Intersections of literature, social and political conditions, theory and philosophy across contemporary, 1960s and Metaphysical literature

Speakers:

E.Dawson Verughese, independent scholar, UK/India – “left breast for world peace”: celebrity culture and corruption in the Indian graphic novel Legends of Halahala (2013)

Celia Brayfield, Bath Spa University – Single Mothers and Urban Families: Grassroots Feminist Writing of Sixties England

Steven Adam, Nanyang Technological University – Manifold Witness: John Donne’s Internally Layered Texts and the Theoretical Value of Patristic Theology

Working on a very diverse range of texts and genres, this panel will explore the intersections of literature, social and political conditions, theory and philosophy across contemporary, 1960s and Metaphysical literature.

E. Dawson Varughese’s paper ‘“left breast for world peace”: celebrity culture and corruption in the Indian graphic novel Legends of Halahala (2013)’ focuses on a silent, Indian graphic novel by Appupen, and on how the ‘double marginality’ of form and content allows for the communication of inauspicious representations of Indian society. The post-millennial presentations of Indian society manifest here diverge from comics of the 1970s and 80s wherein India is portrayed as honourable, virtuous, and auspicious. This paper closes by considering how Indian graphic novels are storying New India and usurping established modes of visuality.

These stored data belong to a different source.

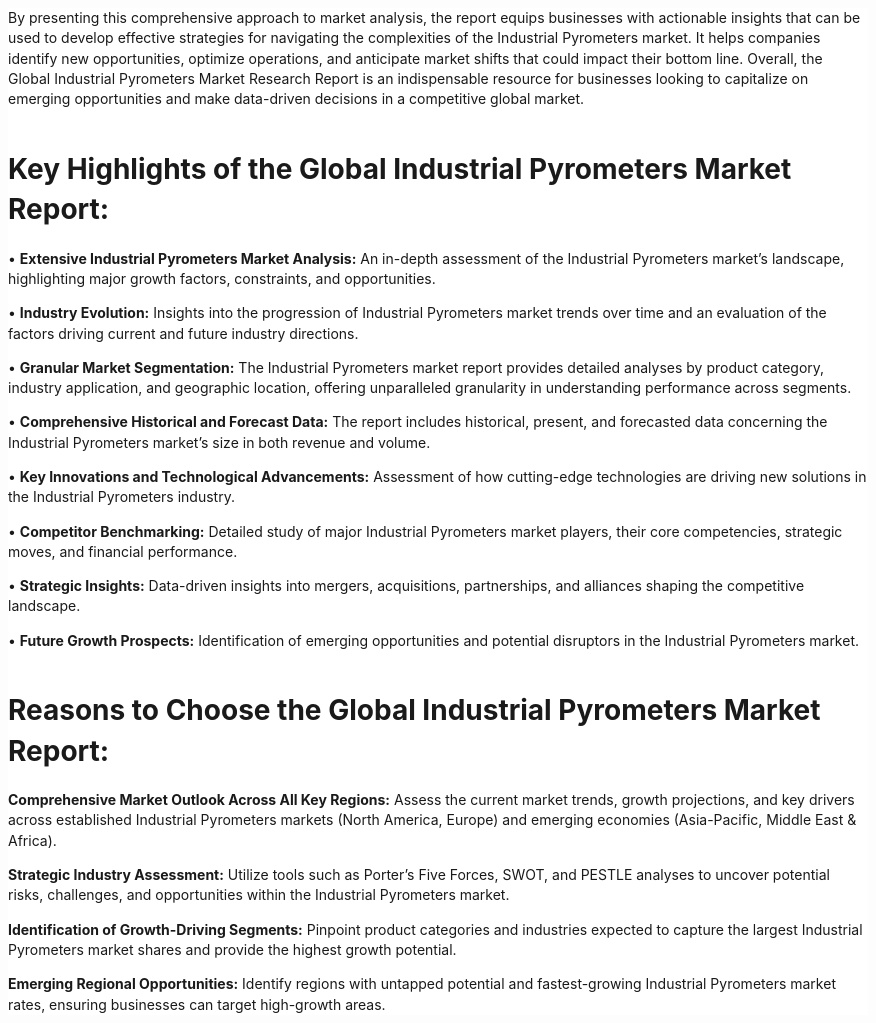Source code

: By presenting this comprehensive approach to market analysis, the report equips businesses with actionable insights that can be used to develop effective strategies for navigating the complexities of the Industrial Pyrometers market. It helps companies identify new opportunities, optimize operations, and anticipate market shifts that could impact their bottom line. Overall, the Global Industrial Pyrometers Market Research Report is an indispensable resource for businesses looking to capitalize on emerging opportunities and make data-driven decisions in a competitive global market.

# <strong>Key Highlights of the Global Industrial Pyrometers Market Report:</strong>

• <strong>Extensive Industrial Pyrometers Market Analysis:</strong> An in-depth assessment of the Industrial Pyrometers market’s landscape, highlighting major growth factors, constraints, and opportunities.

• <strong>Industry Evolution:</strong> Insights into the progression of Industrial Pyrometers market trends over time and an evaluation of the factors driving current and future industry directions.

• <strong>Granular Market Segmentation:</strong> The Industrial Pyrometers market report provides detailed analyses by product category, industry application, and geographic location, offering unparalleled granularity in understanding performance across segments.

• <strong>Comprehensive Historical and Forecast Data:</strong> The report includes historical, present, and forecasted data concerning the Industrial Pyrometers market’s size in both revenue and volume.

• <strong>Key Innovations and Technological Advancements:</strong> Assessment of how cutting-edge technologies are driving new solutions in the Industrial Pyrometers industry.

• <strong>Competitor Benchmarking:</strong> Detailed study of major Industrial Pyrometers market players, their core competencies, strategic moves, and financial performance.

• <strong>Strategic Insights:</strong> Data-driven insights into mergers, acquisitions, partnerships, and alliances shaping the competitive landscape.

• <strong>Future Growth Prospects:</strong> Identification of emerging opportunities and potential disruptors in the Industrial Pyrometers market.

# <strong>Reasons to Choose the Global Industrial Pyrometers Market Report:</strong>

<strong>Comprehensive Market Outlook Across All Key Regions:</strong>
Assess the current market trends, growth projections, and key drivers across established Industrial Pyrometers markets (North America, Europe) and emerging economies (Asia-Pacific, Middle East & Africa).

<strong>Strategic Industry Assessment:</strong>
Utilize tools such as Porter’s Five Forces, SWOT, and PESTLE analyses to uncover potential risks, challenges, and opportunities within the Industrial Pyrometers market.

<strong>Identification of Growth-Driving Segments:</strong>
Pinpoint product categories and industries expected to capture the largest Industrial Pyrometers market shares and provide the highest growth potential.

<strong>Emerging Regional Opportunities:</strong>
Identify regions with untapped potential and fastest-growing Industrial Pyrometers market rates, ensuring businesses can target high-growth areas.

Celia Brayfield’s ‘Single Mothers and Urban Families: Grassroots Feminist Writing of Sixties England’ considers how the young women writers of the Sixties interrogated the contemporary consensus that held the “unmarried mother,” to be a social pariah. Five key works are compared: Shelagh Delaney’s A Taste of Honey (1958); Lynne Reid Banks’s The L-Shaped Room (1960); Margaret Forster’s Georgy Girl (1963); Margaret Drabble’s The Millstone (1965) and Nell Dunn’s Up The Junction (1965).

Steven Adam’s ‘Manifold Witness: John Donne’s Internally Layered Texts and the Theoretical Value of Patristic Theology’ investigates a textual phenomenon in Donne’s ‘Hymn to God my God, in my Sickness’ in which the poem invokes several ‘texts’ that not only refer to each other but also act on each other in non-descriptive terms. It considers the applicability and limitations of contemporary theories of linguistics, semiotics, and literary theory to account for these textual dynamics. It also draws on theoretical insights from Christian patristic theology and Thomistic philosophy and raises the question of the theoretical potential of these approaches.